Participation at the Conference for the Vienna Agreement of Food Nutrition and Security
In early January, we participated in the model UN Conference for the Vienna Agreement of Food Nutrition and Security at the UN Headquarters in Vienna. Our students and staff share some profound reflections gathered on international policy-making and governance processes:
16 bright-eyed and excited MESP/OM students participated in the Conference for the Vienna Agreement of Food Nutrition Security on January 14-15. The CEU UN Negotiation Club was established in September of 2019. We met once a week from then until the conference, discussing issues of food security and nutrition, researching our specific countries, and simulating a UN resolution draft.
We arrived at the UN headquarters in Vienna, joining another 80 students ready to represent countries from the African Group, the Arab League, the BASIC group, Like-Minded Developing Countries, Least Developed Countries, Small Developing Island States, South America, the G77 and the EU.
Although intimidating to walk into a real negotiation room, with real country placards and real-life translators, within the first few rounds of plenary sessions and group negotiations, our members started to find their feet. Considering that we had prepared as a club rather than a class, we all negotiated with intelligence and diplomacy. After two days of tedious negotiations, we collectively agreed upon the Preamble, Article 1 and Article 2.
As students of Environmental Science, we left the conference disappointed and a bit disillusioned by U.N. policy and the policy process. We were expecting more urgency and action on an issue as grave as food and nutrition security in the face of a changing climate, however we realized that our stimulation was a more realistic reflection of real U.N. negotiations than we would have liked. In one of our lunch breaks, a man with real U.N. negotiation experience, who had been observing the conference said that he almost believed that this was a real U.N. negotiation, the only difference being that the student delegates had much more enthusiasm and hope.
The Conference for the Vienna Agreement of Food Nutrition and Security was a formidable learning experience. While the feeling of disappointment may linger, the conference made us realize the importance of environmental advocacy and strong policy, maybe not on an international level, but that maybe the real change happens in the communities we call home.
Prof.
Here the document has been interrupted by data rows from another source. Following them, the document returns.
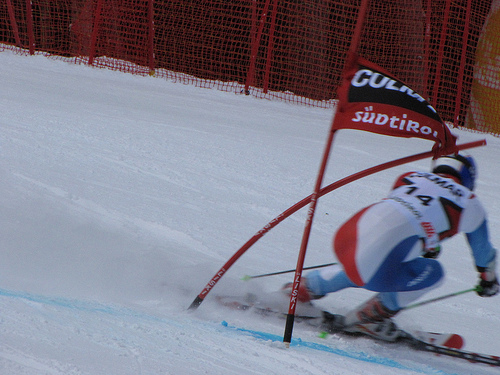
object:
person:
[264, 150, 499, 346]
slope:
[4, 45, 499, 373]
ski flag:
[259, 3, 460, 343]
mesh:
[2, 2, 499, 137]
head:
[429, 148, 479, 192]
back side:
[332, 217, 409, 294]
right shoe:
[345, 297, 402, 341]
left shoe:
[280, 272, 328, 318]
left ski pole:
[244, 245, 341, 298]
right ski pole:
[321, 280, 481, 337]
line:
[2, 283, 411, 372]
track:
[11, 165, 230, 271]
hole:
[142, 297, 167, 313]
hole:
[47, 357, 62, 371]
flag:
[336, 55, 458, 161]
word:
[353, 101, 443, 140]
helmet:
[433, 150, 477, 190]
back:
[391, 169, 480, 239]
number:
[404, 182, 434, 210]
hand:
[476, 278, 500, 297]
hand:
[425, 246, 441, 259]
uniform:
[301, 170, 496, 316]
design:
[363, 231, 442, 293]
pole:
[188, 135, 490, 315]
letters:
[199, 267, 226, 302]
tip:
[242, 274, 253, 284]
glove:
[477, 265, 499, 299]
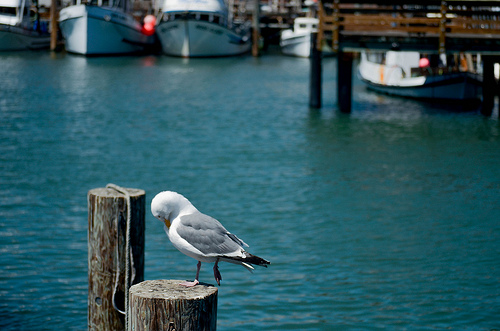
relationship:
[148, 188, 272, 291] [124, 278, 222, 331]
bird on pole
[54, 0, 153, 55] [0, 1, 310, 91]
blue boat in harbor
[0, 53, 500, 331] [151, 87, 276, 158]
water in river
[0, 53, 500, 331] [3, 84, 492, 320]
water in river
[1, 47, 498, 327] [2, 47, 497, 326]
water in river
Antypas’ Reflections:
I attended the model United Nations focusing on environmental migration put on by the University of Vienna and the University of Natural Resources and Life Sciences (Vienna) at the United Nations complex in Vienna in February 2019 and was struck by the professionalism and realism of the exercise. Colleagues from these universities invited CEU to participate and this year we were able to send a CEU contingent from the Department of Environmental Sciences and Policy to Vienna. The outcome was more positive than I had thought it would be, and my expectations were already very high.
This year the theme was food and nutrition security, and our students spent the semester preparing for the model UN in a club that we organized. Sessions were largely organized and run by the students themselves who came with presentations, resources, and most of all, a willingness to engage on a very serious level. I was impressed throughout the semester and also highly confident that our students would be able to perform on a par with the students from Vienna, all of whom were receiving ECTS credits for their participation in a preparatory course and for the model UN itself.
The exercise itself was, in my view, brilliant. What made it so was its true-to-life character. Having been trained in negotiating procedures and guided by a competent chair, the negotiators immediately went down into the trenches to start to hammer out the text of a resolution, clause by clause. In so doing they found themselves facing multiple obstacles, including intransigent negotiators and competing national interests. The going was slow and arduous. Some of our students indeed found it tedious and exasperating.
From the perspective of someone who teaches global environmental governance, this was excellent news. It’s one thing to tell students that negotiating international environmental agreements presents an enormous collective action problem. It is another thing entirely to experience that problem first-hand, or at least a realistic facsimile of it. In the world in which we currently live, nation states are dominant actors, and global and international environmental problems simply require coordination and cooperation between them, yet achieving agreement is profoundly difficult. This is how it is, and knowing it directly and not just theoretically provides valuable insight.
Our students indeed performed very well, supporting their country groupings, negotiating hard and addressing the plenary eloquently and effectively. I could not have been more pleased. Some discovered that they are very good at this kind of work and enjoyed it, and others discovered that despite being good at it they found it disagreeable. Again, this was a very positive outcome for everyone, providing unique information to people just starting to plot their careers. Diplomacy really isn’t for everyone, much less professional negotiating. Yet for those who have a calling, diplomacy can be deeply rewarding. The world needs bridge builders, and at their best this is what diplomats achieve.
Congratulations to the students who participated and made this happen, and many thanks to the department, the Student Union and the Office of Student Affairs for covering the expenses that allowed our group to travel to Vienna for this two-day event. Finally, thanks to Steve Stec who helped guide the preparatory process at a critical moment.